=== Supplied data ===
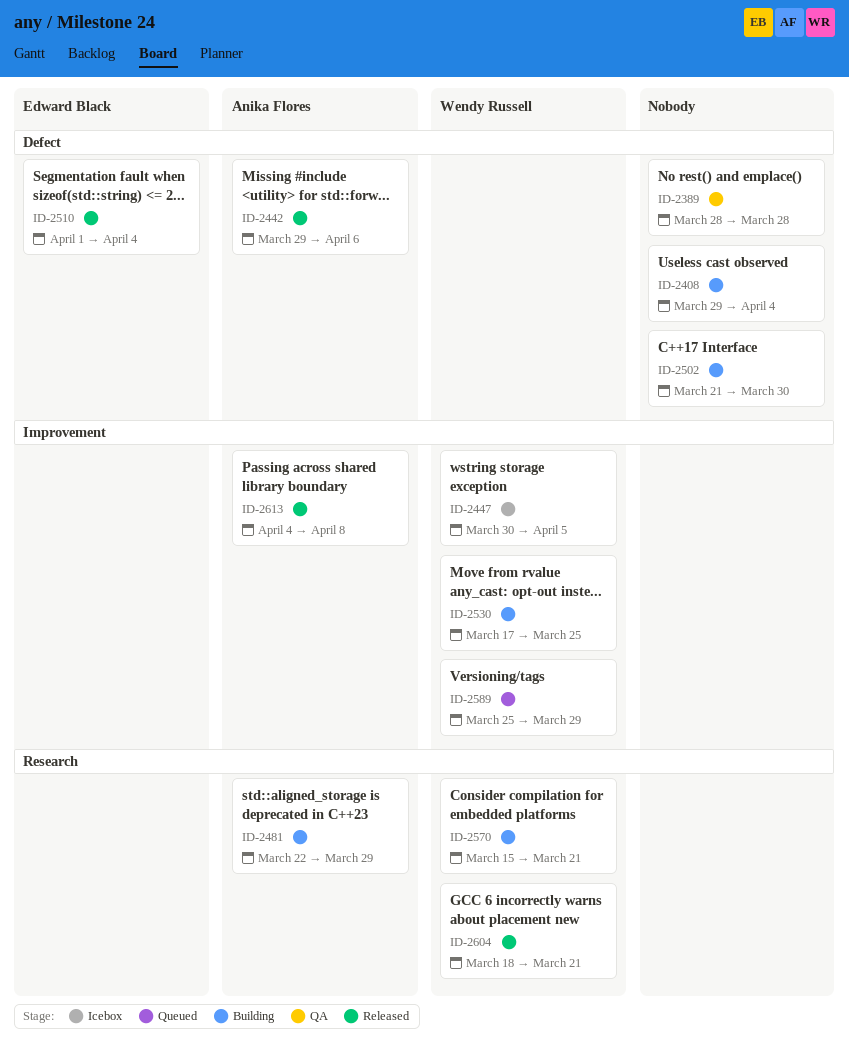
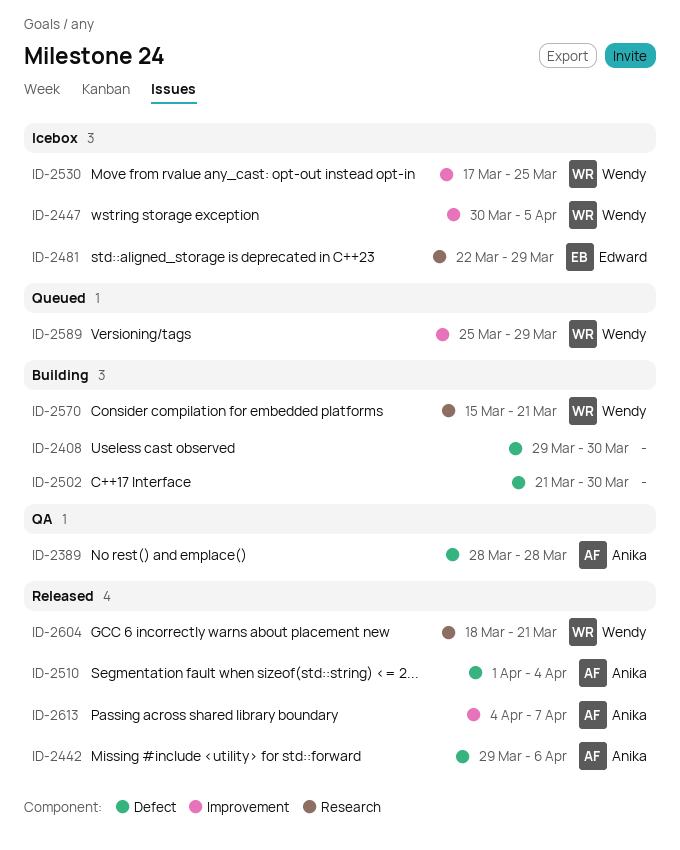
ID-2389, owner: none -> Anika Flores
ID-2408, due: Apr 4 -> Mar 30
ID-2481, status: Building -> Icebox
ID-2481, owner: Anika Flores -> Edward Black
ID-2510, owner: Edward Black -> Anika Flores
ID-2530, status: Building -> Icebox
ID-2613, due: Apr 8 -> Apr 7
===
## Written task
Determine the number of lines in the entries that hold "Anika". Reply with that number only.

## Task response
3